PVT was diagnosed in a high proportion (27%) of near/full term included in the study, and even higher (36%) in infants cooled for HIE. Consistently, after adjustment for confounding co-variates, PVT was found to be significantly more frequent in infants treated with CTH for HIE compared to infants unexposed to HIE. To our knowledge, this study is the first one reporting the incidence of PVT in cooled infants.
Umbilical vein catheterization is considered as the most important risk factor for neonatal PVT development [4, 6, 7, 10–12]. In our study, the incidence of UVC-associated PVT was 27%, lower than other reported series [4, 7, 10, 12]. Discrepancy between reported incidences can be related to population characteristics, diagnosis delay, and variability due to spontaneous recovery and asymptomatic course in most cases. The lower incidence in our study may be related to the exclusion of very low birthweight or premature infants and potential variation in the severity of illness.
Similarly, to previous studies and consistently to anatomic configuration [7, 10, 21], we found that most of UVC-related PVT were localized in the left portal vein branch (95%). Position of catheter tip and prolonged catheterization have been identified as risk factors for neonatal PVT [7]. However, in the present study, the most appropriate position for an UVC tip position, considered as the junction of the inferior vena cava and right atrium, was reported in 58% of cases and in 62% of controls, and this difference was not statistically significant in univariate analysis. In contrast, the duration of UVC was found associated with the risk of PVT, both in unadjusted analysis and multivariate models.

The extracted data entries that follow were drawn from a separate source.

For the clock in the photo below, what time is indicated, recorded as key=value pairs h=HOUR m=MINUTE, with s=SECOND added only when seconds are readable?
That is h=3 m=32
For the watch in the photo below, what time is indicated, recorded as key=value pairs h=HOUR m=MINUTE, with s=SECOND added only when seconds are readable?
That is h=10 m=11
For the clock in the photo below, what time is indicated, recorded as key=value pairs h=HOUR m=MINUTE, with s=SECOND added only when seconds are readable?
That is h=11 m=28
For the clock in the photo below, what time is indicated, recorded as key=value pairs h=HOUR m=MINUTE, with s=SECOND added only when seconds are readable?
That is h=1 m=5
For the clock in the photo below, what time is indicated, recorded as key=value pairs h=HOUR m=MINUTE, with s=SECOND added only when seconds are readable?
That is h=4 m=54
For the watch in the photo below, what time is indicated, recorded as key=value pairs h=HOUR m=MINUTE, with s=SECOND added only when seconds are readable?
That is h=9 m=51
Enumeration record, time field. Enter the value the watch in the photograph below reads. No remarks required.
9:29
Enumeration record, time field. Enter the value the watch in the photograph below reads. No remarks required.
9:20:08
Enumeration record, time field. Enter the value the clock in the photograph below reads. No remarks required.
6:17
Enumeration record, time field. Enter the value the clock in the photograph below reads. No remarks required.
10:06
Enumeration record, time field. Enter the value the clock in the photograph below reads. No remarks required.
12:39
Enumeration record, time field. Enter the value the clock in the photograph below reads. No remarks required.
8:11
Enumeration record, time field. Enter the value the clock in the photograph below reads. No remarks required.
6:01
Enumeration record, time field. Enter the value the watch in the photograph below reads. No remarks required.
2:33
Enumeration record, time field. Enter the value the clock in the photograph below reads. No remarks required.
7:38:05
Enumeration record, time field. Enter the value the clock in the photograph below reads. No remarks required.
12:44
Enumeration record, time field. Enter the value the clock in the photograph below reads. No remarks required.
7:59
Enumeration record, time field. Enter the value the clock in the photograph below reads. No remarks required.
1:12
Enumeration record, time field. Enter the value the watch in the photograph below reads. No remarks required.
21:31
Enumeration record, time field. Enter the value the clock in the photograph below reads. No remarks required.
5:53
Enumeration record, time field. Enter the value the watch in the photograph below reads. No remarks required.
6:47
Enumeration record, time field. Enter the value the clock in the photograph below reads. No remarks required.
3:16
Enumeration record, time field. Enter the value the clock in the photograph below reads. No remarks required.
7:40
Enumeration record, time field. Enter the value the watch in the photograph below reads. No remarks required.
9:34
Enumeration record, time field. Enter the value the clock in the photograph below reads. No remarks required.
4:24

Theoretically, reduction in heart rate and blood flow during CTH could increase the risk of venous thrombosis, as demonstrated for cerebral thrombosis [13]. Conversely, there are also evidences about risks of bleeding and disseminated intravascular coagulation in neonates with HIE, potentiated by CTH. Competitive alterations of hemostasis (i.e. bleeding versus thromboembolic events) can be both present in asphyxiated infants and CTH may potentiate microvascular thrombosis formation [24]. Our data support this hypothesis, although CTH did not correlate with a particular location or with the severity grade of PVT.
HIE has been identified as a risk factor for neonatal thrombosis (similarly to sepsis, dehydration, or metabolic acidosis [10]), in observational studies [21, 22] and in a recent review [23]. In the present study, metabolic acidosis, a constant indicator for HIE was not found to be significantly associated with PVT. All infants with HIE included in our study were treated by CTH, according to the French guidelines [17]. While clear benefits of CTH in HIE are now widely recognized, a causal link between PVT as a potential side effect of either HIE (the disease itself) or CTH (treatment of this disease) remains to be confirmed. However, because CTH is only initiated in infants with HIE in NICU, this treatment should lead to a systematic screening for PVT.
The other reported risk factors for neonatal PVT reported in the literature include transfusion of blood products through the UVC, HIE, dehydration, polycythaemia, sepsis, congenital cardiac malformation and maternal diabetes [4, 7, 21–24]. Here, we found no significant differences for maternal diabetes, birth weight, perinatal metabolic acidosis, Apgar score, hemoglobin at birth, hemodynamic instability and respiratory distress, and EOS. According to our local guidelines, blood products are not administrated through the UVC, reason for excluding this risk factor in our description, as well as the condition of thrombophilia, as its role in neonatal PVT remains controversial.
All babies included in our study were asymptomatic for PVT, as reported previously [4, 21]. Consistently with our results, thrombocytopenia was reported as a relatively common sign at diagnosis [4].
Clinical relevance of anticoagulation for PVT remains still unclear since a significant proportion resolve spontaneously [5, 25]. Low-molecular-weight heparin was often used to treat PVT in our cohort. Because our study was not designed to describe the effect of this therapy on PVT evolution, definitive recommendations cannot be made.
A limitation of this study is its relatively small sample size (57 cases). Although comparable with most previous studies, further prospective investigations to confirm associations between PVT and HIE with and without CTH is needed. The retrospective study design and the lack of information on long-term follow up, including US control or effect of anticoagulant therapy, are also other substantial limitations.
In conclusion, left portal venous thrombosis is often observed also in nearly term neonates who need an UVC placement and asphyxiated cooled infants appear particularly at risk to develop PVT.
Pending further confirmation in a larger population, our study suggests to reduce the duration of UVC placement as short as possible, and to screen for PVT all patients cooled for HIE.